(1906) Les idées égalitaires. Étude sociologique « Conclusion »
/ 3414
(1906) Les idées égalitaires. Étude sociologique « Conclusion »

Conclusion

Pourquoi les idées égalitaires, telles que nous les avons définies, apparaissent-elles de préférence, à deux reprises, dans la civilisation occidentale, — se révélant une première fois, encore voilées et comme environnées de nuages, à la société gréco-romaine vieillissante, — une seconde fois, plus proches de la terre et plus prêtes à l’action, à nos jeunes sociétés modernes ? Telle était la question posée.

Consultée méthodiquement, tant par la déduction psychologique que par l’induction historique, la sociologie a livré sa réponse : c’est que les formes sociales, propres à la civilisation occidentale sont aussi les plus favorables au succès des idées égalitaires.

Psychologiquement, il nous a semblé que les sociétés qui s’unifient en même temps qu’elles se compliquent, dont les unités s’assimilent en même temps qu’elles se distinguent, et se concentrent en même temps qu’elles se multiplient devaient ouvrir les esprits à l’égalitarisme. Les spectacles quotidiens que ces sociétés leur offrent, les contacts et les frottements auxquels elles les exposent, les combinaisons diverses où elles les font entrer mettent incessamment en jeu ces mécanismes plus ou moins conscients grâce auxquels les idées sociales se modifient, se précisent, s’élargissent. Nous avons essayé, en découvrant les cent voies par où s’exerce cette action ininterrompue, de déterminer leur point de convergence : il nous a semblé que les progrès de la quantité sociale, de la mobilité et de la densité, de l’homogénéité et de l’hétérogénéité, de la complication et de l’unification conspiraient pour mettre en lumière sur les ruines des classes et des castes, à la fois le prix de l’humanité et celui de l’individu : ils devaient donc, suivant toutes les vraisemblances psychologiques, conduire les peuples à l’idée de l’égalité des hommes.

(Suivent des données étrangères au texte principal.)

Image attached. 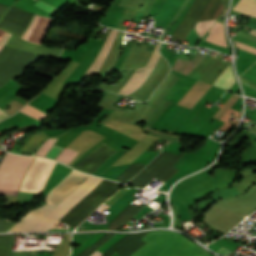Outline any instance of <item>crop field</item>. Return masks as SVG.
<instances>
[{
	"mask_svg": "<svg viewBox=\"0 0 256 256\" xmlns=\"http://www.w3.org/2000/svg\"><path fill=\"white\" fill-rule=\"evenodd\" d=\"M101 180L89 176L55 208L45 204L29 211L9 232L47 231Z\"/></svg>",
	"mask_w": 256,
	"mask_h": 256,
	"instance_id": "1",
	"label": "crop field"
},
{
	"mask_svg": "<svg viewBox=\"0 0 256 256\" xmlns=\"http://www.w3.org/2000/svg\"><path fill=\"white\" fill-rule=\"evenodd\" d=\"M182 236V235H181ZM179 234L169 231H154L147 234L142 240L148 244L133 256H209Z\"/></svg>",
	"mask_w": 256,
	"mask_h": 256,
	"instance_id": "2",
	"label": "crop field"
},
{
	"mask_svg": "<svg viewBox=\"0 0 256 256\" xmlns=\"http://www.w3.org/2000/svg\"><path fill=\"white\" fill-rule=\"evenodd\" d=\"M122 184L103 179L80 200L60 221L76 228L77 225L104 201L110 198ZM121 188V187H120ZM85 220V219H84ZM64 223V224H65Z\"/></svg>",
	"mask_w": 256,
	"mask_h": 256,
	"instance_id": "3",
	"label": "crop field"
},
{
	"mask_svg": "<svg viewBox=\"0 0 256 256\" xmlns=\"http://www.w3.org/2000/svg\"><path fill=\"white\" fill-rule=\"evenodd\" d=\"M33 160L32 157L6 153L0 164V194H17L22 178Z\"/></svg>",
	"mask_w": 256,
	"mask_h": 256,
	"instance_id": "4",
	"label": "crop field"
},
{
	"mask_svg": "<svg viewBox=\"0 0 256 256\" xmlns=\"http://www.w3.org/2000/svg\"><path fill=\"white\" fill-rule=\"evenodd\" d=\"M37 56L35 53L4 46L0 51V87L9 79L17 78Z\"/></svg>",
	"mask_w": 256,
	"mask_h": 256,
	"instance_id": "5",
	"label": "crop field"
},
{
	"mask_svg": "<svg viewBox=\"0 0 256 256\" xmlns=\"http://www.w3.org/2000/svg\"><path fill=\"white\" fill-rule=\"evenodd\" d=\"M223 5L221 0H195L172 36L185 39L196 21L217 18Z\"/></svg>",
	"mask_w": 256,
	"mask_h": 256,
	"instance_id": "6",
	"label": "crop field"
},
{
	"mask_svg": "<svg viewBox=\"0 0 256 256\" xmlns=\"http://www.w3.org/2000/svg\"><path fill=\"white\" fill-rule=\"evenodd\" d=\"M183 154L184 153L179 155L169 152L162 153L141 174L131 180L130 183L137 187L143 188L154 177L166 182L178 171L173 165L181 158Z\"/></svg>",
	"mask_w": 256,
	"mask_h": 256,
	"instance_id": "7",
	"label": "crop field"
},
{
	"mask_svg": "<svg viewBox=\"0 0 256 256\" xmlns=\"http://www.w3.org/2000/svg\"><path fill=\"white\" fill-rule=\"evenodd\" d=\"M149 233V232H147ZM147 233L141 234H127L119 241H117L114 245H112L104 254L98 251L97 249L102 246L106 241H108L115 234H105L101 237L93 246H89L83 253L79 256H113L116 252L119 256H131L134 252H136L140 247L144 244L140 239L144 237Z\"/></svg>",
	"mask_w": 256,
	"mask_h": 256,
	"instance_id": "8",
	"label": "crop field"
},
{
	"mask_svg": "<svg viewBox=\"0 0 256 256\" xmlns=\"http://www.w3.org/2000/svg\"><path fill=\"white\" fill-rule=\"evenodd\" d=\"M160 43L158 42L155 46L151 58L146 66L136 69L133 76L129 79V81L124 85V87L118 92L119 94L128 95L134 92L137 88H139L146 77L149 75L153 67L155 66L157 60L161 56L159 54L158 48Z\"/></svg>",
	"mask_w": 256,
	"mask_h": 256,
	"instance_id": "9",
	"label": "crop field"
},
{
	"mask_svg": "<svg viewBox=\"0 0 256 256\" xmlns=\"http://www.w3.org/2000/svg\"><path fill=\"white\" fill-rule=\"evenodd\" d=\"M52 19L41 17V16H35L32 24L27 29L25 34L22 36V39L40 44Z\"/></svg>",
	"mask_w": 256,
	"mask_h": 256,
	"instance_id": "10",
	"label": "crop field"
},
{
	"mask_svg": "<svg viewBox=\"0 0 256 256\" xmlns=\"http://www.w3.org/2000/svg\"><path fill=\"white\" fill-rule=\"evenodd\" d=\"M7 46H12L28 51H32L35 53H39L45 56H53L58 58L59 54L61 53L62 49L58 48H48V47H41L33 44H29L21 39L16 38L15 36L11 35L8 42L6 43Z\"/></svg>",
	"mask_w": 256,
	"mask_h": 256,
	"instance_id": "11",
	"label": "crop field"
},
{
	"mask_svg": "<svg viewBox=\"0 0 256 256\" xmlns=\"http://www.w3.org/2000/svg\"><path fill=\"white\" fill-rule=\"evenodd\" d=\"M119 31L117 30H113L111 29L104 45L102 46L99 54L97 55L96 59L94 60V62L92 63V65L90 66V68L88 69V71L86 72V74L84 76L87 75H91V74H96L99 72L117 34Z\"/></svg>",
	"mask_w": 256,
	"mask_h": 256,
	"instance_id": "12",
	"label": "crop field"
},
{
	"mask_svg": "<svg viewBox=\"0 0 256 256\" xmlns=\"http://www.w3.org/2000/svg\"><path fill=\"white\" fill-rule=\"evenodd\" d=\"M139 210L141 209L130 204L121 213H119L116 218L113 219L109 229L117 230L127 221H129Z\"/></svg>",
	"mask_w": 256,
	"mask_h": 256,
	"instance_id": "13",
	"label": "crop field"
},
{
	"mask_svg": "<svg viewBox=\"0 0 256 256\" xmlns=\"http://www.w3.org/2000/svg\"><path fill=\"white\" fill-rule=\"evenodd\" d=\"M209 32L210 33L207 35L205 40L211 41L220 46L227 47L222 23L216 22Z\"/></svg>",
	"mask_w": 256,
	"mask_h": 256,
	"instance_id": "14",
	"label": "crop field"
},
{
	"mask_svg": "<svg viewBox=\"0 0 256 256\" xmlns=\"http://www.w3.org/2000/svg\"><path fill=\"white\" fill-rule=\"evenodd\" d=\"M233 10L254 17L256 16V0H239Z\"/></svg>",
	"mask_w": 256,
	"mask_h": 256,
	"instance_id": "15",
	"label": "crop field"
},
{
	"mask_svg": "<svg viewBox=\"0 0 256 256\" xmlns=\"http://www.w3.org/2000/svg\"><path fill=\"white\" fill-rule=\"evenodd\" d=\"M235 82L233 75L231 73L230 65L222 73V75L214 82V86L220 87L222 89L228 90L231 85Z\"/></svg>",
	"mask_w": 256,
	"mask_h": 256,
	"instance_id": "16",
	"label": "crop field"
},
{
	"mask_svg": "<svg viewBox=\"0 0 256 256\" xmlns=\"http://www.w3.org/2000/svg\"><path fill=\"white\" fill-rule=\"evenodd\" d=\"M146 164H132L129 168H127L119 177L115 179V181L119 182H127L133 176H135Z\"/></svg>",
	"mask_w": 256,
	"mask_h": 256,
	"instance_id": "17",
	"label": "crop field"
},
{
	"mask_svg": "<svg viewBox=\"0 0 256 256\" xmlns=\"http://www.w3.org/2000/svg\"><path fill=\"white\" fill-rule=\"evenodd\" d=\"M47 136L41 131L33 136H31L28 141L25 143L22 150L33 152L34 149L41 143L43 139Z\"/></svg>",
	"mask_w": 256,
	"mask_h": 256,
	"instance_id": "18",
	"label": "crop field"
},
{
	"mask_svg": "<svg viewBox=\"0 0 256 256\" xmlns=\"http://www.w3.org/2000/svg\"><path fill=\"white\" fill-rule=\"evenodd\" d=\"M14 235H0V256H7Z\"/></svg>",
	"mask_w": 256,
	"mask_h": 256,
	"instance_id": "19",
	"label": "crop field"
},
{
	"mask_svg": "<svg viewBox=\"0 0 256 256\" xmlns=\"http://www.w3.org/2000/svg\"><path fill=\"white\" fill-rule=\"evenodd\" d=\"M78 153L65 148L56 160L68 165Z\"/></svg>",
	"mask_w": 256,
	"mask_h": 256,
	"instance_id": "20",
	"label": "crop field"
},
{
	"mask_svg": "<svg viewBox=\"0 0 256 256\" xmlns=\"http://www.w3.org/2000/svg\"><path fill=\"white\" fill-rule=\"evenodd\" d=\"M21 112L39 120L41 119L42 117H44L46 114L36 110L35 108L27 105L26 107H24L22 110H20Z\"/></svg>",
	"mask_w": 256,
	"mask_h": 256,
	"instance_id": "21",
	"label": "crop field"
},
{
	"mask_svg": "<svg viewBox=\"0 0 256 256\" xmlns=\"http://www.w3.org/2000/svg\"><path fill=\"white\" fill-rule=\"evenodd\" d=\"M56 140L57 138H51L48 141H46L37 154L45 156V154L48 152V150L51 148V146L54 144Z\"/></svg>",
	"mask_w": 256,
	"mask_h": 256,
	"instance_id": "22",
	"label": "crop field"
},
{
	"mask_svg": "<svg viewBox=\"0 0 256 256\" xmlns=\"http://www.w3.org/2000/svg\"><path fill=\"white\" fill-rule=\"evenodd\" d=\"M34 5L42 8V9H44V10L50 12V13H52V14L58 10V9H56V8H54V7H52V6L48 5V4L40 1V0L37 3H35Z\"/></svg>",
	"mask_w": 256,
	"mask_h": 256,
	"instance_id": "23",
	"label": "crop field"
},
{
	"mask_svg": "<svg viewBox=\"0 0 256 256\" xmlns=\"http://www.w3.org/2000/svg\"><path fill=\"white\" fill-rule=\"evenodd\" d=\"M62 151V148L58 147V146H53L50 151L48 152V154L46 155L47 158H51L54 159L57 157V155Z\"/></svg>",
	"mask_w": 256,
	"mask_h": 256,
	"instance_id": "24",
	"label": "crop field"
},
{
	"mask_svg": "<svg viewBox=\"0 0 256 256\" xmlns=\"http://www.w3.org/2000/svg\"><path fill=\"white\" fill-rule=\"evenodd\" d=\"M233 42H234V44H235V46H236L237 48L246 50V51L251 52V53H253V54L256 55V49H255V48H252V47H250V46H247V45H245V44H242V43L237 42V41H234V40H233Z\"/></svg>",
	"mask_w": 256,
	"mask_h": 256,
	"instance_id": "25",
	"label": "crop field"
},
{
	"mask_svg": "<svg viewBox=\"0 0 256 256\" xmlns=\"http://www.w3.org/2000/svg\"><path fill=\"white\" fill-rule=\"evenodd\" d=\"M9 226H10L9 222L4 221V220H0V232H3L4 230H6Z\"/></svg>",
	"mask_w": 256,
	"mask_h": 256,
	"instance_id": "26",
	"label": "crop field"
},
{
	"mask_svg": "<svg viewBox=\"0 0 256 256\" xmlns=\"http://www.w3.org/2000/svg\"><path fill=\"white\" fill-rule=\"evenodd\" d=\"M8 256H34L28 253H20V252H9Z\"/></svg>",
	"mask_w": 256,
	"mask_h": 256,
	"instance_id": "27",
	"label": "crop field"
},
{
	"mask_svg": "<svg viewBox=\"0 0 256 256\" xmlns=\"http://www.w3.org/2000/svg\"><path fill=\"white\" fill-rule=\"evenodd\" d=\"M8 9V6L0 5V19L4 16Z\"/></svg>",
	"mask_w": 256,
	"mask_h": 256,
	"instance_id": "28",
	"label": "crop field"
},
{
	"mask_svg": "<svg viewBox=\"0 0 256 256\" xmlns=\"http://www.w3.org/2000/svg\"><path fill=\"white\" fill-rule=\"evenodd\" d=\"M9 37L10 34L6 33L5 36L0 40V49L4 46Z\"/></svg>",
	"mask_w": 256,
	"mask_h": 256,
	"instance_id": "29",
	"label": "crop field"
},
{
	"mask_svg": "<svg viewBox=\"0 0 256 256\" xmlns=\"http://www.w3.org/2000/svg\"><path fill=\"white\" fill-rule=\"evenodd\" d=\"M6 116L8 115L3 110L0 109V120Z\"/></svg>",
	"mask_w": 256,
	"mask_h": 256,
	"instance_id": "30",
	"label": "crop field"
},
{
	"mask_svg": "<svg viewBox=\"0 0 256 256\" xmlns=\"http://www.w3.org/2000/svg\"><path fill=\"white\" fill-rule=\"evenodd\" d=\"M5 33H6V32L0 30V39L4 36Z\"/></svg>",
	"mask_w": 256,
	"mask_h": 256,
	"instance_id": "31",
	"label": "crop field"
},
{
	"mask_svg": "<svg viewBox=\"0 0 256 256\" xmlns=\"http://www.w3.org/2000/svg\"><path fill=\"white\" fill-rule=\"evenodd\" d=\"M224 2L226 3V0H224Z\"/></svg>",
	"mask_w": 256,
	"mask_h": 256,
	"instance_id": "32",
	"label": "crop field"
}]
</instances>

Historiquement, à quelles époques et dans quelles régions avons-nous pu constater ces mêmes progrès ? C’est d’abord dans l’univers romain, à la fin de l’Empire, c’est ensuite et surtout dans l’Europe et l’Amérique modernes. Les différentes formes sociales dont nous avons, tour à tour, mesuré les effets propres se trouvent justement réunies dans les temps et les lieux où l’égalitarisme apparaît. Les sociétés qu’il fait siennes nous présentent comme les synthèses concrètes des conditions que nous avons étudiées l’une après l’autre, par une abstraction analytique : pour définir sociologiquement et l’Empire et nos nations, il faut dire qu’il s’est rencontré, ici comme là, des populations à la fois très nombreuses, très denses et très mobiles, des individus à la fois très semblables et très originaux, et des groupements partiels très divers, entrecroisés sous des pouvoirs centraux très forts. Et sans doute, dans la civilisation gréco-romaine, tous ces caractères sont singulièrement moins marqués qu’ils ne le seront dans la civilisation contemporaine : quand ils reparaissent après le moyen âge, ils sont portés à de bien plus hautes puissances. Mais ces différences de degré elles-mêmes correspondent à celles qui nous ont semblé séparer les deux manifestations de l’égalitarisme ; elles confirment donc, bien loin qu’elles le bouleversent, le parallélisme découvert.

Ainsi l’induction et la déduction, l’histoire et la psychologie s’appuient l’une à l’autre pour étayer notre conclusion. Nous avons désormais le droit d’affirmer l’efficacité des formes sociales. Des conditions proprement sociologiques nous ont fourni une explication, au moins partielle, du phénomène qui, après les essais d’explications anthropologiques ou idéologiques, demeurait mystérieux : l’expansion de l’idée de l’égalité des hommes dans certaines sociétés déterminées n’est plus pour nous une sorte de miracle incompréhensible, s’il est vrai qu’entre les formes de ces sociétés et le succès de cette idée il y a un rapport de condition à conséquence.

*
**

Toutefois, sur la nature et le vrai sens de ce rapport, ne peut-il subsister une dernière équivoque ?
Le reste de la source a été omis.